[Explore the material]
1 – Using the gravity excerpt, decide whether each statement agrees with it. For each, answer yes or no and quote the words from the excerpt that decide it. (a) The m of particle A refers to its rest mass. (b) Under P2, pa interacts with all other particles in the universe at once. (c) The author claims to have shown that P3 is done by the quantum action.
2 – In the gravity excerpt, how many bosons would pa have to throw out at the same time if it needed bosons for simultaneity?

What is gravity? For a particle A (pa) with m (energy-mass, not rest mass), it could be expressed with three parts.
P1, instantaneity (timelessness): pa projects its gravity force to another particle with the instantaneity; that is, without a carrier (bosons, the slowpoke which is confined by light speed).
P2, simultaneity: pa interacts with ‘all’ other particles in this universe simultaneously. If it needs to throw out bosons for this, it needs throwing 10^90 bosons out at the same time eternally.
P3, bullying: it pushes itself from HERE to yonder.
With P1 and P2, we can obviously define the IA. But, what is its implementation mechanism in physics?
I have showed that the P3 is done by the ‘quantum action (ħ)’. Now, there are two issues.
Q1, why should the Nature use two mechanisms {quantum action and IA} for a single function? Is quantum action the same as IA?
Q2, while the ħ is the source for P3, but what the heck is the quantum action (ħ) anyway? Simply, what the heck is ‘QUANTUM’ anyway?

[Given information]

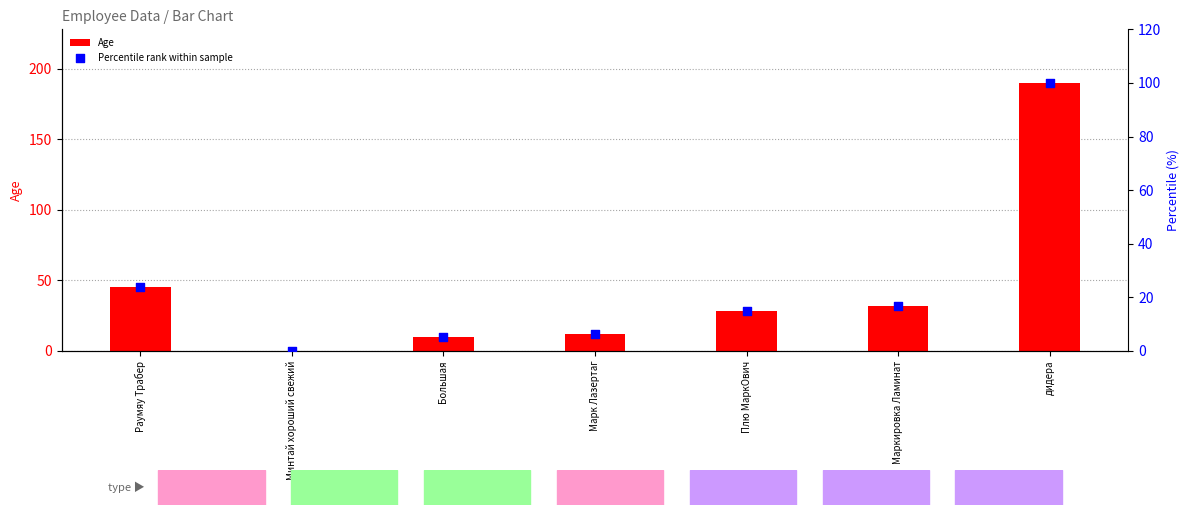

Which series reaches the minimum Y coordinate?

Age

[Your responses]
1 –
(a) No: "m (energy-mass, not rest mass)"
(b) Yes: "pa interacts with ‘all’ other particles in this universe simultaneously"
(c) Yes: "I have showed that the P3 is done by the ‘quantum action (ħ)’"

2 – 10^90 bosons, thrown out at the same time eternally.